Question

Air enters a compressor steadily at the ambient conditions of \(100 \mathrm{kPa}\) and \(22^{\circ} \mathrm{C}\) and leaves at \(800 \mathrm{kPa}\). Heat is lost from the compressor in the amount of \(120 \mathrm{kJ} / \mathrm{kg}\) and the air experiences an entropy decrease of \(0.40 \mathrm{kJ} / \mathrm{kg} \cdot \mathrm{K} .\) Using constant specific heats, determine ( \(a\) ) the exit temperature of the air, \((b)\) the work input to the compressor, and \((c)\) the entropy generation during this process.

Short answer

Question: Determine the exit temperature, work input to the compressor, and the entropy generation during the compression process given the following information: air enters the compressor at \(22^\circ C\) and \(100 \mathrm{kPa}\) and leaves at \(800 \mathrm{kPa}\). The compressor loses \(120 \mathrm{kJ/kg}\) of heat to the surroundings. During the process, the entropy of the air decreases by \(0.40 \mathrm{kJ/kg.K}\). Answer: The exit temperature is \(2361.2 \mathrm{K}\), the work input to the compressor is \(2196.43 \mathrm{kJ/kg}\), and the entropy generation during the process is \(0.40 \mathrm{kJ/kg.K}\).

Step-by-step solution

Find the enthalpy change

First, we need to find the change in enthalpy during the compression process. We are given that heat is lost from the compressor in the amount of \(120 \mathrm{kJ} / \mathrm{kg}\). Using constant specific heats, we know that the enthalpy change \(Δh = c_p(ΔT)\). Since we know the temperature at the entrance, we'll find the change in temperature and then calculate the enthalpy change.

* [Provided information]:
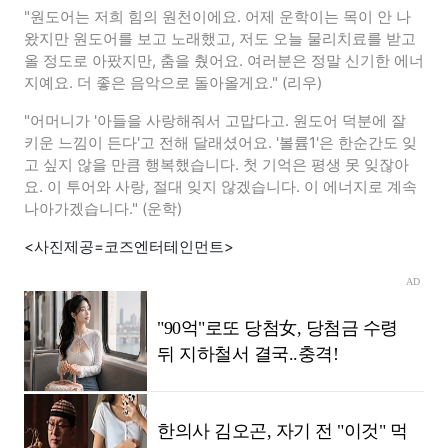
"원도어는 저희 힘의 원천이에요. 어제 운학이는 목이 안 나
왔지만 원도어를 보고 노래했고, 저도 오늘 물리치료를 받고
올 정도로 아팠지만, 춤을 췄어요. 여러분은 정말 신기한 에너
지예요. 더 좋은 음악으로 돌아올게요." (리우)
"어머니가 '아들을 사랑해줘서 고맙다고. 원도어 덕분에 잘
키운 느낌이 든다'고 전해 달래셨어요. '볼륨1'은 한순간도 잊
고 싶지 않을 만큼 행복했습니다. 첫 기억은 평생 못 잊잖아
요. 이 투어와 사랑, 절대 잊지 않겠습니다. 이 에너지로 계속
나아가겠습니다." (운학)
<사진제공=코즈엔터테인먼트>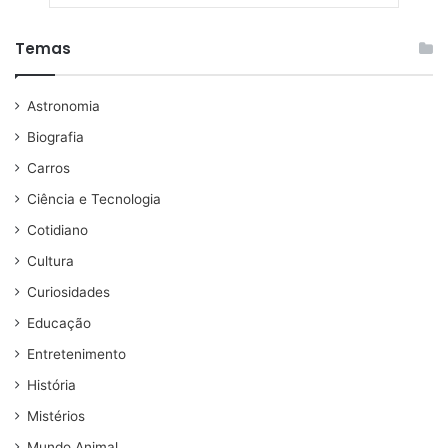
Temas
Astronomia
Biografia
Carros
Ciência e Tecnologia
Cotidiano
Cultura
Curiosidades
Educação
Entretenimento
História
Mistérios
Mundo Animal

* [Job]: Reproduce the compressor problem text starting at "Find the enthalpy" and ending at "the enthalpy change.", switching every "enthalpy" to "heat content".

* [Reply to the task]:
Find the heat content change

First, we need to find the change in heat content during the compression process. We are given that heat is lost from the compressor in the amount of \(120 \mathrm{kJ} / \mathrm{kg}\). Using constant specific heats, we know that the heat content change \(Δh = c_p(ΔT)\). Since we know the temperature at the entrance, we'll find the change in temperature and then calculate the heat content change.